Unraveling the Disease Mechanisms of Neuropathic Pain Through Constructing miRNA-mRNA Networks Based on a Rat Model.

BACKGROUND: Neuropathic pain (NP) lacks clear biomarkers and effective treatment methods. We aimed to identify important genes and microRNA (miRNA)-messenger RNA (mRNA) regulatory network in NP to elucidate the underlying mechanism of NP using bioinformatics analysis combined with an animal model. METHODS: Two NP-related gene expression datasets were obtained from the Gene Expression Omnibus (GEO) database. Differentially expressed genes (DEGs) between NP and controls were identified using the limma package.
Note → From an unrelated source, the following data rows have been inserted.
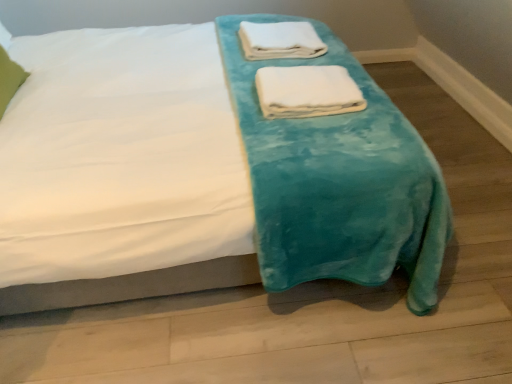
At what (x,y) coordinates should I click in order to perform the action: click on white soft towel at center, which ranks as the 1th towel in bottom-to-top order. Please return your answer as a coordinate pair (x, y). The image size is (512, 384). Looking at the image, I should click on coord(307,91).

You are a GUI agent. You are given a task and a screenshot of the screen. Output one action in this format:
    pyautogui.click(x=<x>, y=<y>)
    Task: Click on the green fabric pillow at upper left
    This screenshot has height=384, width=512.
    Given the screenshot: What is the action you would take?
    pyautogui.click(x=8, y=72)

At what (x,y) coordinates should I click in order to perform the action: click on white soft towel at center, the 1th towel when ordered from front to back. Please return your answer as a coordinate pair (x, y). Looking at the image, I should click on (307, 91).

Can you tell me how much green fabric pillow at upper left and white soft towel at upper center, acting as the 1th towel starting from the top, differ in facing direction?

3.41 degrees separate the facing orientations of green fabric pillow at upper left and white soft towel at upper center, acting as the 1th towel starting from the top.

Which object is further away from the camera, green fabric pillow at upper left or white soft towel at upper center, acting as the 1th towel starting from the top?

white soft towel at upper center, acting as the 1th towel starting from the top.

Between green fabric pillow at upper left and white soft towel at upper center, the 1th towel in the back-to-front sequence, which one has larger size?

Bigger between the two is green fabric pillow at upper left.

Does white soft towel at upper center, the 1th towel in the back-to-front sequence, turn towards teal plush blanket at center?

Yes, white soft towel at upper center, the 1th towel in the back-to-front sequence, is turned towards teal plush blanket at center.

Image resolution: width=512 pixels, height=384 pixels. What are the coordinates of `bed below the white soft towel at upper center, the 1th towel in the back-to-front sequence (from a real-world perspective)` in the screenshot? It's located at (216, 169).

In the scene shown: Would you say white soft towel at upper center, the second towel when ordered from bottom to top, is to the left or to the right of teal plush blanket at center in the picture?

Clearly, white soft towel at upper center, the second towel when ordered from bottom to top, is on the right of teal plush blanket at center in the image.

In the scene shown: From the image's perspective, is white soft towel at upper center, the 1th towel in the back-to-front sequence, on top of teal plush blanket at center?

Yes, from the image's perspective, white soft towel at upper center, the 1th towel in the back-to-front sequence, is on top of teal plush blanket at center.

I want to click on towel located on the left of white soft towel at center, the 1th towel when ordered from front to back, so click(x=280, y=40).

Does point (274, 88) appear closer or farther from the camera than point (309, 57)?

Clearly, point (274, 88) is closer to the camera than point (309, 57).

Between white soft towel at center, acting as the 2th towel starting from the top, and white soft towel at upper center, acting as the 1th towel starting from the top, which one appears on the left side from the viewer's perspective?

white soft towel at upper center, acting as the 1th towel starting from the top, is more to the left.

From a real-world perspective, between white soft towel at upper center, the second towel when ordered from bottom to top, and white soft towel at center, which ranks as the 1th towel in bottom-to-top order, who is vertically higher?

white soft towel at upper center, the second towel when ordered from bottom to top.

Are white soft towel at upper center, acting as the 1th towel starting from the top, and white soft towel at center, the 2th towel in the back-to-front sequence, far apart?

white soft towel at upper center, acting as the 1th towel starting from the top, is near white soft towel at center, the 2th towel in the back-to-front sequence, not far away.

Is white soft towel at upper center, acting as the 1th towel starting from the top, in front of white soft towel at center, the 2th towel in the back-to-front sequence?

No, white soft towel at upper center, acting as the 1th towel starting from the top, is further to the viewer.

Between white soft towel at upper center, the second towel when ordered from bottom to top, and white soft towel at center, the 2th towel in the back-to-front sequence, which one has smaller width?

white soft towel at center, the 2th towel in the back-to-front sequence, is thinner.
Protein-protein interaction (PPI) and miRNA-mRNA-disease networks were constructed to investigate the interactions among genes and miRNAs. Kyoto Encyclopedia of Genes and Genomes (KEGG) was performed to investigate the biological functions of DEGs in NP. Additionally, to further confirm the expression and the functions of hub genes, a chronic constriction injury (CCI) NP rat model was established, and C1qb knockdown treatment was performed by transfection of sh-C1qb. RESULTS: A total of 108 common DEGs (94 upregulated and 14 downregulated) were identified related to the pathogenesis of NP. Five hub genes (Ptprc, C1qb, Aif1, Fcgr2b, and Ccl2) were selected in the PPI network. KEGG analyses unveiled that the five hub genes were primarily involved in immune regulation and neuroinflammation especially NF-κB signaling pathway. miRNA-mRNA-disease network analysis revealed 160 miRNAs associated with the five hub genes, and 25 miRNAs (including miR-124-3p, miR-128-3p, and miR-369-3p) were regulated to Ptprc, C1qb, Fcgr2b, and Ccl2 in NP. Moreover, the expressions of Aif1, Ptprc, C1qb, Fcgr2b, and Ccl2 were increased in blood, spinal cord, dorsal root ganglia, and prefrontal cortex in NP rats compared to sham rats. C1qb knockdown alleviated the rat NP and inhibited the NF-κB signaling pathway. CONCLUSION: Four hub genes (Ptprc, C1qb, Fcgr2b, and Ccl2) may be potential biomarkers in NP pathogenesis, offering insights into its molecular mechanisms and suggesting therapeutic targets. C1qb knockdown is demonstrated to alleviate the NP progression through the NF-κB signaling pathway.